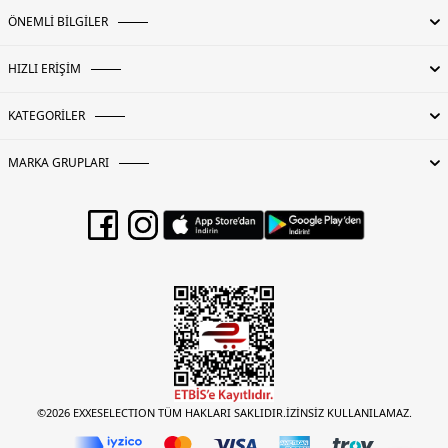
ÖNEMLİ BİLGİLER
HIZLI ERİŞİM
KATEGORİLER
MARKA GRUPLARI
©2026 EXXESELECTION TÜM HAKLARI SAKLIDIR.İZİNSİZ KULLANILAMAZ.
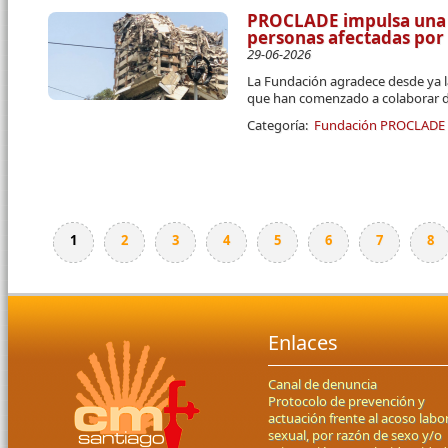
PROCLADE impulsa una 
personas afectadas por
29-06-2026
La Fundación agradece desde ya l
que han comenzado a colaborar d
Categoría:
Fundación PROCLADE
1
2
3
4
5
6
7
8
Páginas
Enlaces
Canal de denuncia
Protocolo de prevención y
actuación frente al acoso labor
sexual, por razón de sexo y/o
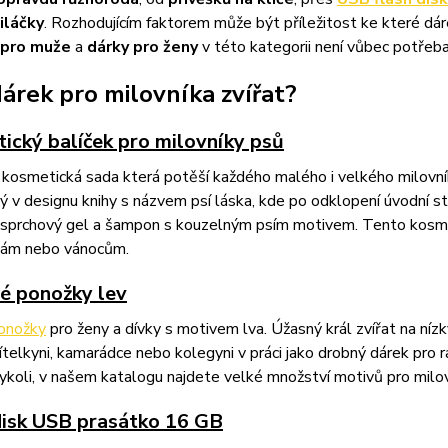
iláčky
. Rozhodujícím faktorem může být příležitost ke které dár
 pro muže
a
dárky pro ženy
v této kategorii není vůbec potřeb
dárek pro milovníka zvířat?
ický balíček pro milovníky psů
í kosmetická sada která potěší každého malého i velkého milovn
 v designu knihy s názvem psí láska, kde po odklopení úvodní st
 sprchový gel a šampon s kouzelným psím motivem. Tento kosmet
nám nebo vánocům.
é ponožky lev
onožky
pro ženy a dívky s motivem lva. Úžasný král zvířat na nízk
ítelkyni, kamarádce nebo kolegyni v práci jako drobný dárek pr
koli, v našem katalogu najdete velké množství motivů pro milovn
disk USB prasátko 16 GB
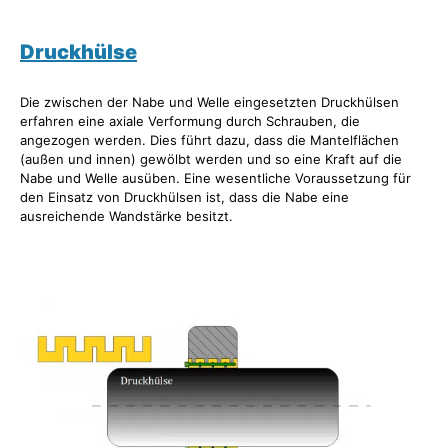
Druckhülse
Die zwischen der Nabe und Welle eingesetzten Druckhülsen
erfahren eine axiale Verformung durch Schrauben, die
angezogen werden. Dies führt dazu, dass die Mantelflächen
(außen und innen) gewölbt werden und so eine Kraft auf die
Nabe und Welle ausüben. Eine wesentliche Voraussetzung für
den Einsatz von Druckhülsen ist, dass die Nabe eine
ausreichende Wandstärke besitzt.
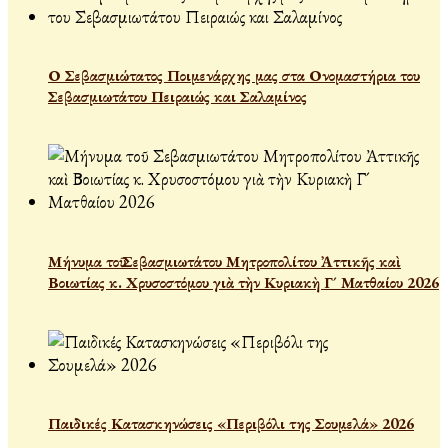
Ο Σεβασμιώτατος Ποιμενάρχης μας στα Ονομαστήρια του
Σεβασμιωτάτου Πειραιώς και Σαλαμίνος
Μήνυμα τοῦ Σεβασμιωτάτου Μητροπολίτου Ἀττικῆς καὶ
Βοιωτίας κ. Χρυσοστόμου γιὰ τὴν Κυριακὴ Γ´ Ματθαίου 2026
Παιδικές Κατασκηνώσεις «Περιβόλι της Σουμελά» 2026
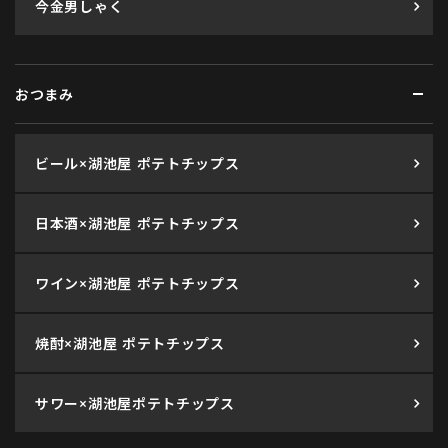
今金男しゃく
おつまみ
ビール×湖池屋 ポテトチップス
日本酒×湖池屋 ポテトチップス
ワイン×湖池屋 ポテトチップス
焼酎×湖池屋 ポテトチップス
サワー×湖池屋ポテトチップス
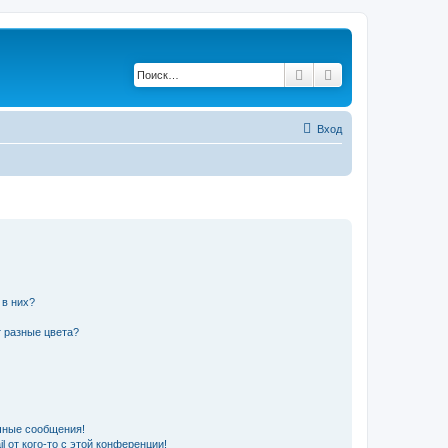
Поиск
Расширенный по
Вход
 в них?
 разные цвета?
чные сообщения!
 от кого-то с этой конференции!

# [Your objective]
Without the pictures, return all the records precisely as they stand.

# [Response to the exercise]
ÖNEMLİ BİLGİLER
HIZLI ERİŞİM
KATEGORİLER
MARKA GRUPLARI
©2026 EXXESELECTION TÜM HAKLARI SAKLIDIR.İZİNSİZ KULLANILAMAZ.
PROCLADE impulsa una 
personas afectadas por
29-06-2026
La Fundación agradece desde ya l
que han comenzado a colaborar d
Categoría:
Fundación PROCLADE
1
2
3
4
5
6
7
8
Páginas
Enlaces
Canal de denuncia
Protocolo de prevención y
actuación frente al acoso labor
sexual, por razón de sexo y/o
iláčky
. Rozhodujícím faktorem může být příležitost ke které dár
 pro muže
a
dárky pro ženy
v této kategorii není vůbec potřeb
dárek pro milovníka zvířat?
ický balíček pro milovníky psů
í kosmetická sada která potěší každého malého i velkého milovn
 v designu knihy s názvem psí láska, kde po odklopení úvodní st
 sprchový gel a šampon s kouzelným psím motivem. Tento kosmet
nám nebo vánocům.
é ponožky lev
onožky
pro ženy a dívky s motivem lva. Úžasný král zvířat na nízk
ítelkyni, kamarádce nebo kolegyni v práci jako drobný dárek pr
koli, v našem katalogu najdete velké množství motivů pro milovn
disk USB prasátko 16 GB
Druckhülse
Die zwischen der Nabe und Welle eingesetzten Druckhülsen
erfahren eine axiale Verformung durch Schrauben, die
angezogen werden. Dies führt dazu, dass die Mantelflächen
(außen und innen) gewölbt werden und so eine Kraft auf die
Nabe und Welle ausüben. Eine wesentliche Voraussetzung für
den Einsatz von Druckhülsen ist, dass die Nabe eine
ausreichende Wandstärke besitzt.
Ο Σεβασμιώτατος Ποιμενάρχης μας στα Ονομαστήρια του
Σεβασμιωτάτου Πειραιώς και Σαλαμίνος
Μήνυμα τοῦ Σεβασμιωτάτου Μητροπολίτου Ἀττικῆς καὶ
Βοιωτίας κ. Χρυσοστόμου γιὰ τὴν Κυριακὴ Γ´ Ματθαίου 2026
Παιδικές Κατασκηνώσεις «Περιβόλι της Σουμελά» 2026
今金男しゃく
おつまみ
ビール×湖池屋 ポテトチップス
日本酒×湖池屋 ポテトチップス
ワイン×湖池屋 ポテトチップス
焼酎×湖池屋 ポテトチップス
サワー×湖池屋ポテトチップス
Поиск
Расширенный по
Вход
 в них?
 разные цвета?
чные сообщения!
 от кого-то с этой конференции!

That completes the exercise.